▸ TEXTO EXTRAÍDO

Las asistencias son productos prácticos que te permiten acceder a servicios cuando más los necesitas. Te contamos cómo funcionan, qué tipos existen y cómo aprovechar sus ventajas.
Aprender cómo usar una asistencia es clave para aprovechar todo lo que este producto ofrece. Una asistencia, a diferencia de los seguros, es una red de profesionales y servicios a la que puedes acceder en caso de imprevistos o necesidades específicas, desde salud hasta el hogar, o incluso para tus mascotas. Con un pequeño costo mensual, obtienes respaldo inmediato y beneficios que te ayudan a cuidar tus finanzas personales y resolver problemas cotidianos sin gastos inesperados.
Y si aún te seguís preguntando, ¿cuáles son esas prestaciones?; ¿cómo es que accedo a todos esos beneficios?; ¿con quién me debo contactar?; queremos que sepas que todos esos detalles, y más, se encuentran en las condiciones generales que recibirás una vez contratada la asistencia.
Condiciones generales de una asistencia: qué debes conocer antes de usarla
Cuando contrates la asistencia, vas a recibir las condiciones generales del producto que se presentarán en un documento (papel y/o digital) y detallará todos los servicios disponibles, el/los números de contacto para acceder a los mismos, las obligaciones del cliente y/o beneficiario y las exclusiones en las que el prestador no estará obligado a accionar.
Siguiendo con esto, a la hora de querer acceder a algún beneficio, deberás contactarte al número telefónico o e-mail informado. Por ejemplo, si tuvieras una asistencia de hogar, probablemente tendrás disponibles servicios de plomería, electricidad, cerrajería o albañilería por algún reparo o mejora en el domicilio. A todos ellos, podrás acceder con un simple llamado.
Tipos de asistencias más comunes y cómo elegir la adecuada
Existen muchos tipos de asistencias y no nos alcanzaría esta nota para enumerarlas todas. Algunas de las más conocidas son la asistencia al viajero, al hogar, de mascotas, de salud, tecnológicas, entre otras.
Todas ellas funcionan de la misma manera, pero cubren diferentes necesidades. Por eso, te recomendamos que busques entre la amplia cartera de productos cuál se amolda mejor a tus necesidades.
Para que te hagas una idea, el beneficio en una asistencia de salud podría contar con servicio de atención médica, médico a domicilio, reintegro de medicamentos, asistencia odontológica, entre otras prestaciones. Todo esto por un costo razonable y menor a los valores de las prepagas y obras sociales.
Respecto a la asistencia de mascotas, sirve para resguardar la salud de tu mascota y, ante cualquier inconveniente, tenés disponibles distintos servicios veterinarios, descuentos y reembolsos asociados a la atención de tu “pichicho”.
Resumen práctico: cómo aprovechar al máximo tu asistencia
La idea de tener una asistencia es que puedas anticiparte, durante su vigencia, a cualquier evento inadvertido sin que sea necesario desembolsar grandes sumas de plata.
Solo deberás pagar un pequeño costo mensual y tener a mano las condiciones de tu contrato para saber que tenés incluido y a quién llamar en caso de necesitar algún servicio y/o solicitar algún reintegro.
Recordá que, a las asistencias, cuanto más la usás, más beneficios le sacás.

▸ CONSIGNA
Transcribe del texto sobre las asistencias el tramo que va desde "Todas ellas funcionan" hasta "a tus necesidades.", con ambos extremos incluidos.

▸ DATOS EN BRUTO
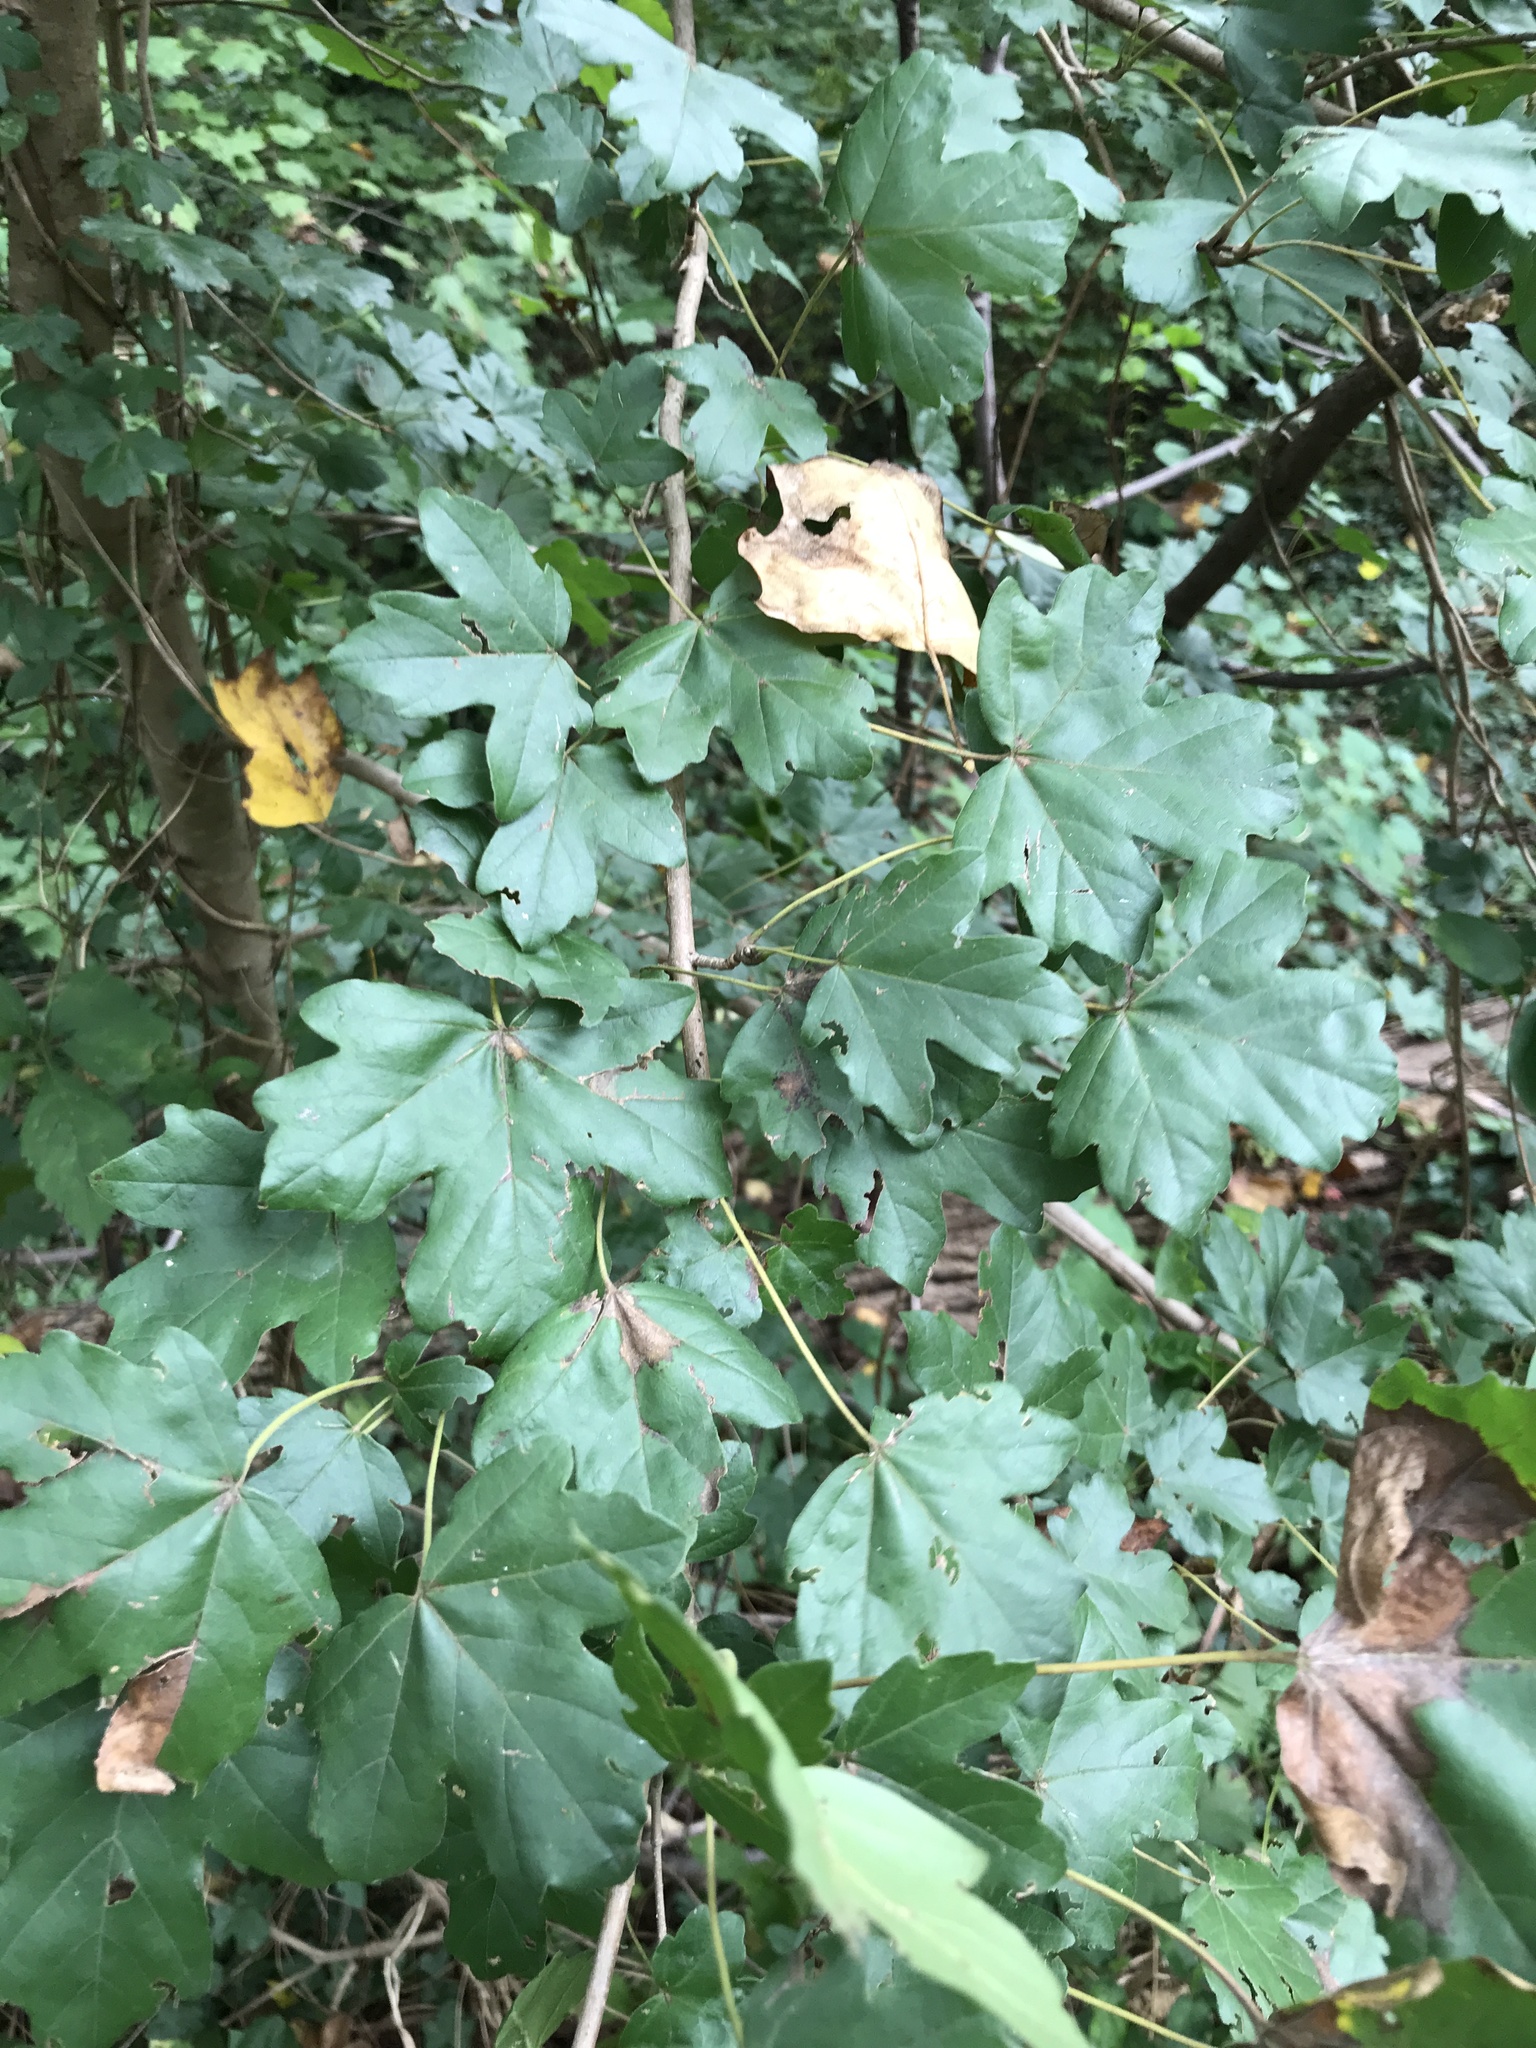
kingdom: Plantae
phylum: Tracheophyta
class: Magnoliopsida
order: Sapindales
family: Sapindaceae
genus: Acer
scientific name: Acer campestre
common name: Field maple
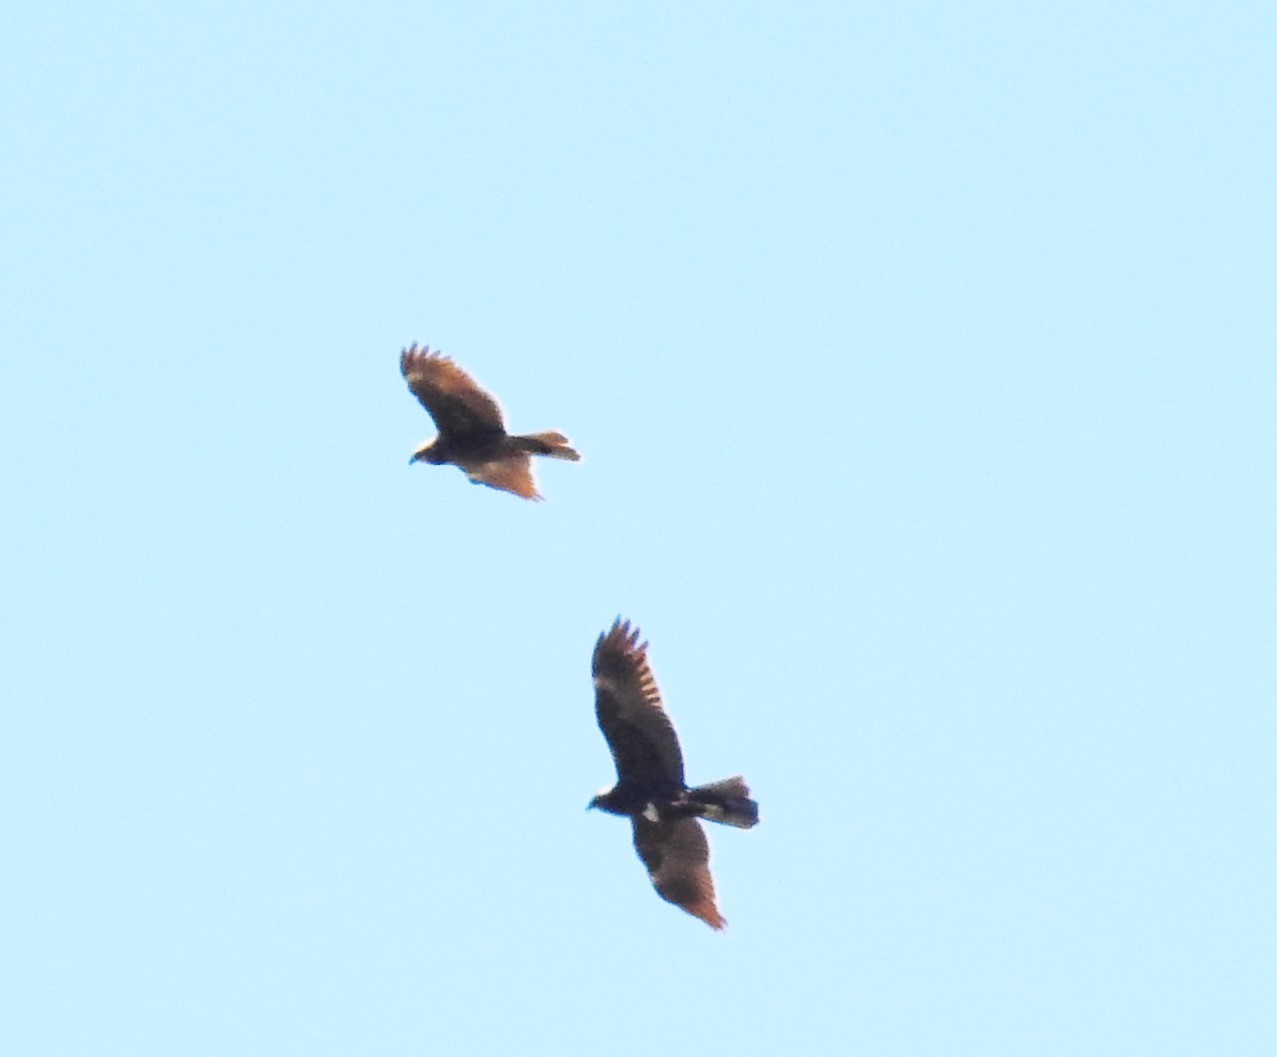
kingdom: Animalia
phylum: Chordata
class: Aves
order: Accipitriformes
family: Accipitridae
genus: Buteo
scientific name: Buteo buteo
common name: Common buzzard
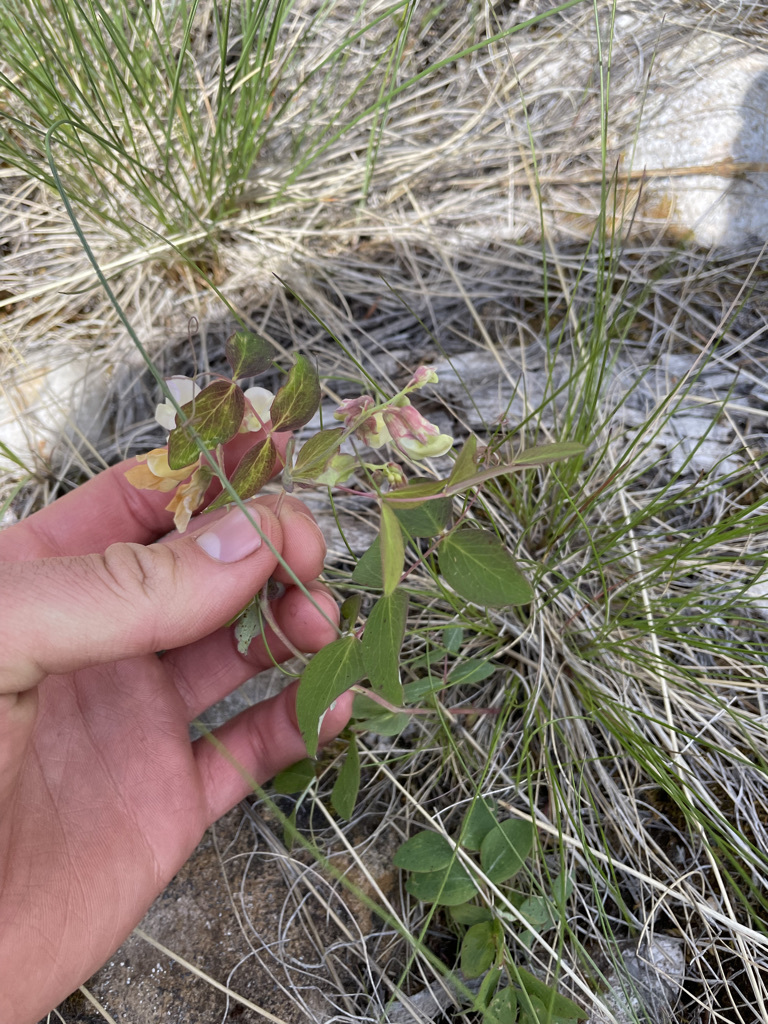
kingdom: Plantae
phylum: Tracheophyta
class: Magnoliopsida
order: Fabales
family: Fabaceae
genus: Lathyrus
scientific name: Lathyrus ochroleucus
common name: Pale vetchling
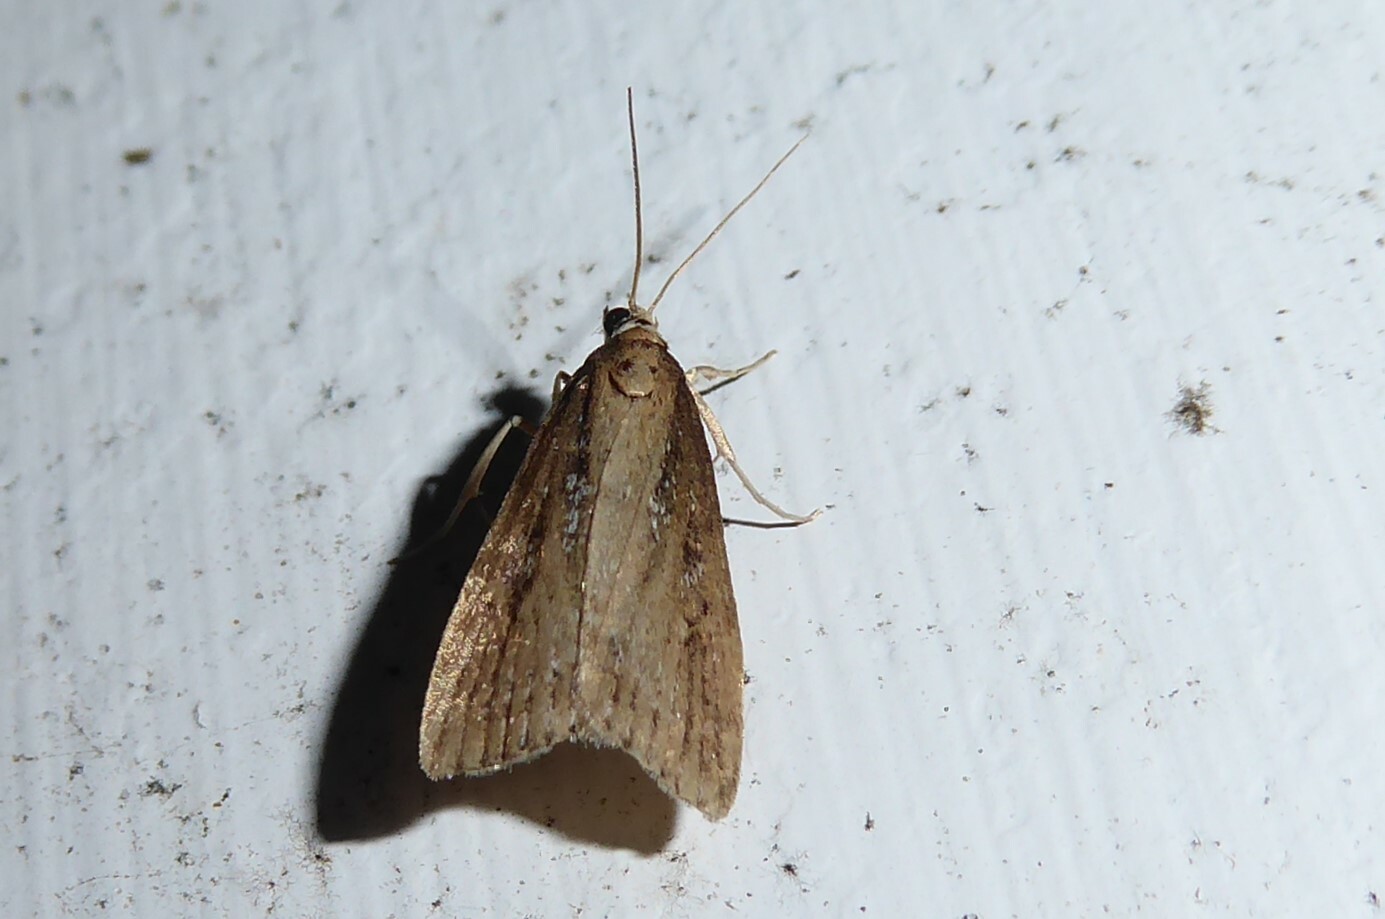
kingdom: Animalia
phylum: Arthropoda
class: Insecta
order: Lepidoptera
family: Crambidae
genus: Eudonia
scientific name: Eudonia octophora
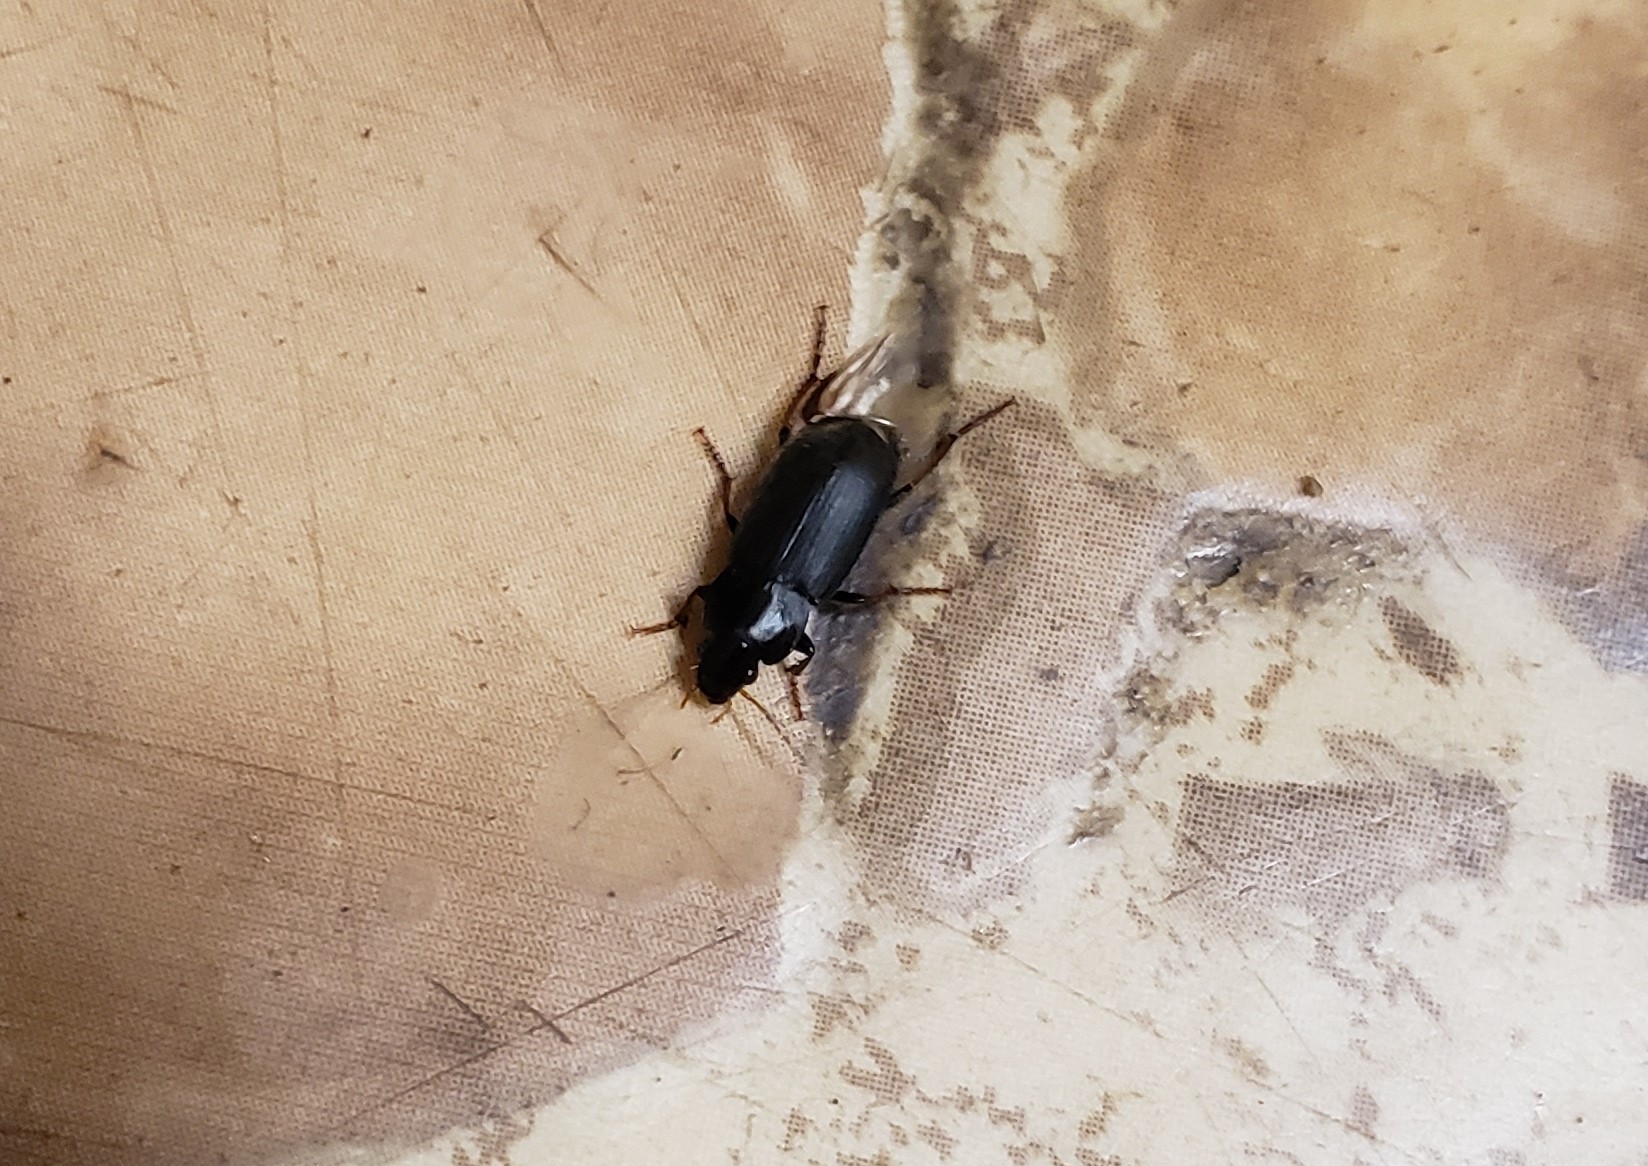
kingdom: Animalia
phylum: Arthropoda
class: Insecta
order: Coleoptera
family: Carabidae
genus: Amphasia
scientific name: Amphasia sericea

▸ RESPUESTA
Todas ellas funcionan de la misma manera, pero cubren diferentes necesidades. Por eso, te recomendamos que busques entre la amplia cartera de productos cuál se amolda mejor a tus necesidades.